Of course, once you have a complete and living cell then the genetic code and biological machinery exist to direct the formation of more cells, but how could life or the cell have naturally originated when no directing code and mechanisms existed in nature? Read my Internet article: HOW FORENSIC SCIENCE REFUTES ATHEISM.

A partially evolved cell would quickly disintegrate under the effects of random forces of the environment, especially without the protection of a complete and fully functioning cell membrane. A partially evolved cell cannot wait millions of years for chance to make it complete and living! In fact, it couldn't have even reached the partially evolved state.

Please read my popular Internet articles listed below:


Visit my newest Internet site: THE SCIENCE SUPPORTING CREATION

Babu G. Ranganathan*
(B.A. theology/biology)


* I have had the privilege of being recognized in the 24th edition of Marquis "Who's Who In The East" for my writings on religion and science, and I have given successful lectures (with question and answer time afterwards) defending creation from science before evolutionist science faculty and students at various colleges and universities.


Its amazing to what extent a lack of imagination can lead to bad conclusions.  If it is found by MAVEN that a lack of a magnetic field is what lost Mars its atmosphere, then we can likely stably terraform Mars by creating an artificial magnet field. The earth's magnet field is very weak and since only a weak field is required. we can likely produce an artificial field around Mars ourselves to the required intensity.

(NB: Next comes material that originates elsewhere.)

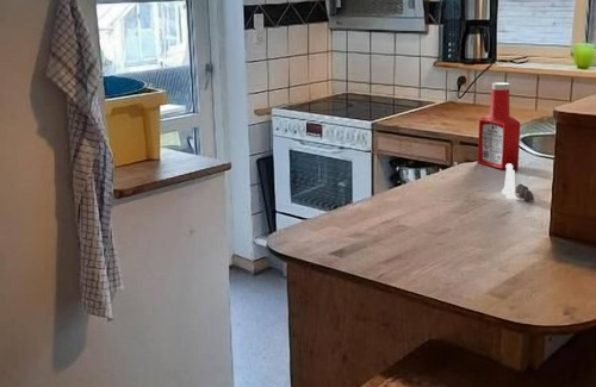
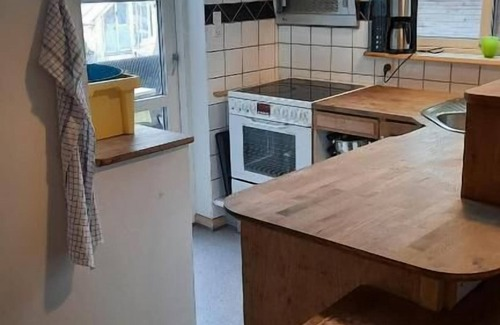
- salt and pepper shaker set [501,163,535,202]
- soap bottle [477,81,521,170]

Also, there is a heck of a lot of oxygen trapped in the Martian soil.  Which, after all, is rusted.


Why are we even doing this? Why spend the money on this project when we have so many things broken at home that really need fixing? I don't want to pass this bill and the others down to my children and grandchildren. When will it stop?


@tkulaga Research like this isn't just being done for no reason. Figuring out why Mars became barren can help us identify if it could happen to Earth and I there are any preventative measures me can take. 

Also I never understood the argument of not doing research like this because things here need fixing. Why does something like this need to be cut? Why not cut funding to other programs? It's like me coming on here and asking why you're wasting your time posting and not helping with relief efforts in Indonesia or stopping logging in the rainforest. It's seems like an illogical argument to me.